| name | asymptotic-theory |
| description | M-estimation, influence functions, and semiparametric efficiency theory for causal inference |
Asymptotic Theory
Rigorous framework for statistical inference and efficiency in modern methodology
Use this skill when working on: asymptotic properties of estimators, influence functions, semiparametric efficiency, double robustness, variance estimation, confidence intervals, hypothesis testing, M-estimation, or deriving limiting distributions.
Efficiency Bounds
Semiparametric Efficiency Theory
Cramér-Rao Lower Bound: For any unbiased estimator, $$\text{Var}(\hat{\theta}) \geq \frac{1}{nI(\theta)}$$
where $I(\theta)$ is the Fisher information.
Semiparametric Efficiency Bound: The variance of the efficient influence function: $$V_{eff} = E[\phi^*(\theta_0)^2]$$
where $\phi^*$ is the efficient influence function (EIF).
Influence Function Notation: $IF(O; \theta, P)$ represents the influence of observation $O$ on parameter $\theta$ under distribution $P$: $$IF(O; \theta, P) = \lim_{\epsilon \to 0} \frac{T((1-\epsilon)P + \epsilon \delta_O) - T(P)}{\epsilon}$$
Semiparametric Variance: For RAL estimators, $$\sqrt{n}(\hat{\theta} - \theta_0) \xrightarrow{d} N(0, E[IF(O)^2])$$
Estimating Equations: M-estimators solve $\sum_{i=1}^n \psi(O_i; \theta) = 0$, with asymptotic variance: $$V = \left(\frac{\partial}{\partial \theta} E[\psi(O; \theta)]\right)^{-1} E[\psi(O; \theta)\psi(O; \theta)^T] \left(\frac{\partial}{\partial \theta} E[\psi(O; \theta)]\right)^{-T}$$
Efficiency for Mediation Estimands
| Estimand | Efficient Influence Function | Efficiency Bound |
|---|---|---|
| ATE | $\phi_{ATE} = \frac{A}{\pi}(Y-\mu_1) - \frac{1-A}{1-\pi}(Y-\mu_0) + \mu_1 - \mu_0 - \psi$ | $V_{ATE} = E[\phi_{ATE}^2]$ |
| NDE | Complex (VanderWeele & Tchetgen, 2014) | Higher than ATE |
| NIE | Complex (VanderWeele & Tchetgen, 2014) | Higher than ATE |
# Compute semiparametric efficiency bound
compute_efficiency_bound <- function(data, estimand = "ATE") {
n <- nrow(data)
if (estimand == "ATE") {
# Estimate nuisance functions
ps_model <- glm(A ~ X, data = data, family = binomial)
pi_hat <- predict(ps_model, type = "response")
mu1_model <- lm(Y ~ X, data = subset(data, A == 1))

_SOURCE MATERIAL_

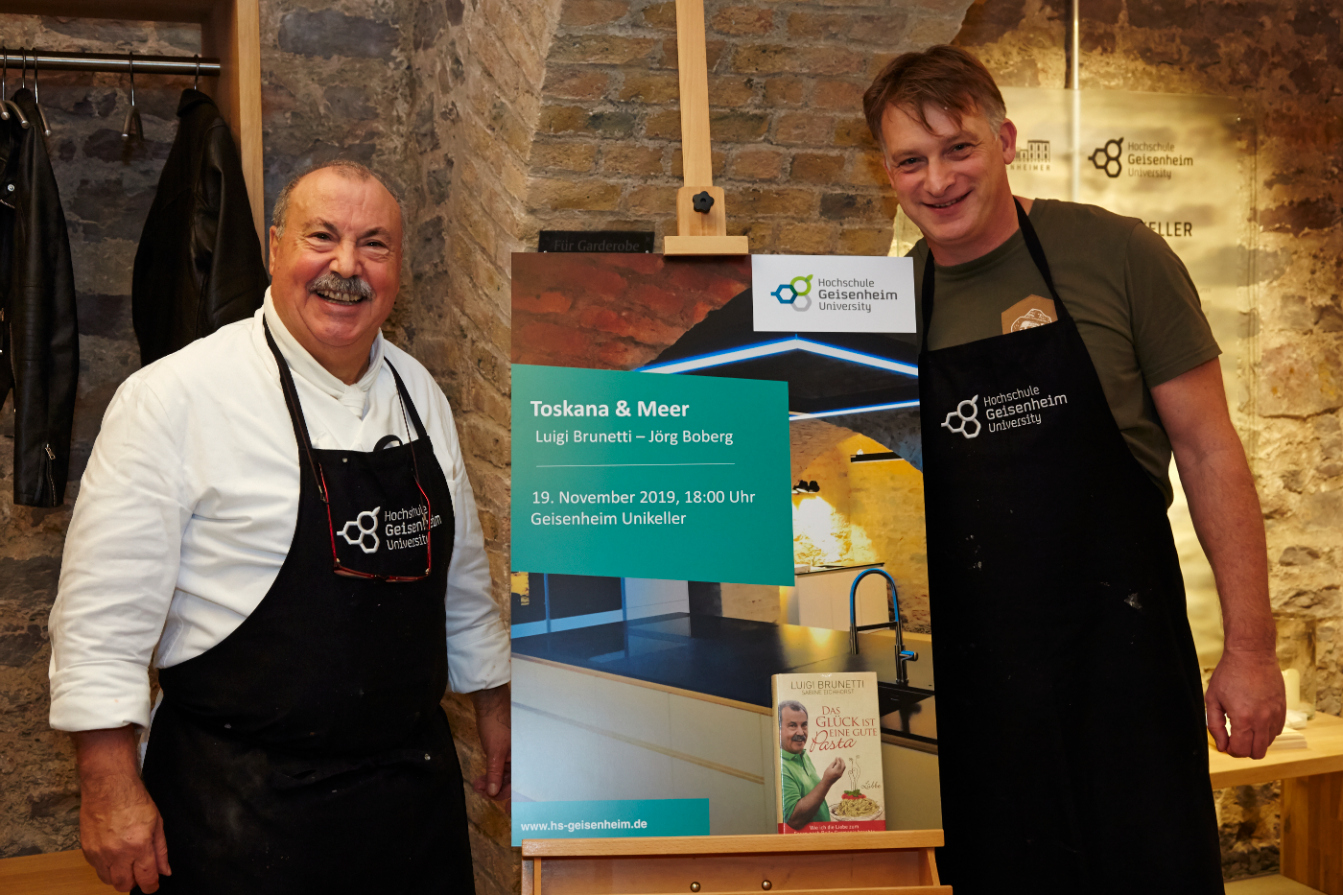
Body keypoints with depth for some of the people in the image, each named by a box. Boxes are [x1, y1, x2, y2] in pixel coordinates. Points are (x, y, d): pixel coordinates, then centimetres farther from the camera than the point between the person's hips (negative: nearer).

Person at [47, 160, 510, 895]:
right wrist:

* * *

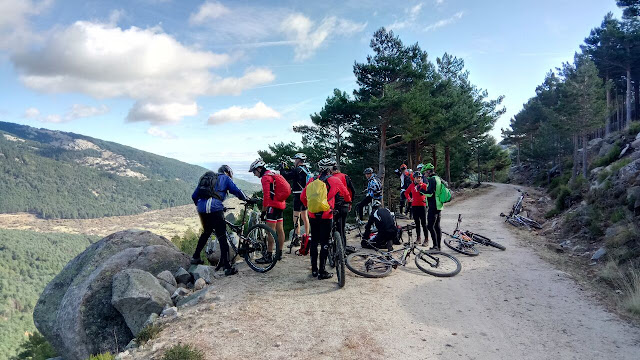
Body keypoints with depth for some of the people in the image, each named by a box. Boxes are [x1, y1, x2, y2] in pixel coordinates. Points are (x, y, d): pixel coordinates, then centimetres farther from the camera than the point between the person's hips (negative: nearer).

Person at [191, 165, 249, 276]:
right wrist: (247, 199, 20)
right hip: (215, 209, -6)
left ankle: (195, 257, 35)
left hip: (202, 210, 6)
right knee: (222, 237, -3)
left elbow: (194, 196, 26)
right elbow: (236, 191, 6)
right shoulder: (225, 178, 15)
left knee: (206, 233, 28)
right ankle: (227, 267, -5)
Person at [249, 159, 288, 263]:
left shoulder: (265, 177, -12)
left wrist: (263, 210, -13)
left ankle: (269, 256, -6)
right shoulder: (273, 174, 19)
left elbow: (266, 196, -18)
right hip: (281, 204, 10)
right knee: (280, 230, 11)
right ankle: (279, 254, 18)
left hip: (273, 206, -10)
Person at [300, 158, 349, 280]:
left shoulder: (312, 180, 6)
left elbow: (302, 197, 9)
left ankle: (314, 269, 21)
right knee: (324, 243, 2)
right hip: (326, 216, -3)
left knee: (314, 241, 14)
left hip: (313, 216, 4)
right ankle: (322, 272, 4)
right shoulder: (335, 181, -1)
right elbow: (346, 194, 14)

* * *

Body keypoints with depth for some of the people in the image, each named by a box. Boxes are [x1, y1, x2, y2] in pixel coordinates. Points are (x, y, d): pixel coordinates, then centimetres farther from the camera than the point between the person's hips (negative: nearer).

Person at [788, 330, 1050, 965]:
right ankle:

_TASKS TO COMPLETE_
1) Do these statements agree with the asymptotic theory page? Answer yes or no for each, quoting the words of the text that decide it.
(a) The table gives the efficiency bounds for NDE and NIE as lower than the bound for ATE.
(b) The Cramér-Rao lower bound is stated for any unbiased estimator.
(c) The propensity score model in the code is fit with a binomial family.
2) Could you print the part of the asymptotic theory page starting at "Efficiency Bounds" and ending at "influence function (EIF)."?

_ANSWERS PER TASK_
1)
(a) No: "Higher than ATE"
(b) Yes: "For any unbiased estimator"
(c) Yes: "family = binomial"

2)
Efficiency Bounds
Semiparametric Efficiency Theory
Cramér-Rao Lower Bound: For any unbiased estimator, $$\text{Var}(\hat{\theta}) \geq \frac{1}{nI(\theta)}$$
where $I(\theta)$ is the Fisher information.
Semiparametric Efficiency Bound: The variance of the efficient influence function: $$V_{eff} = E[\phi^*(\theta_0)^2]$$
where $\phi^*$ is the efficient influence function (EIF).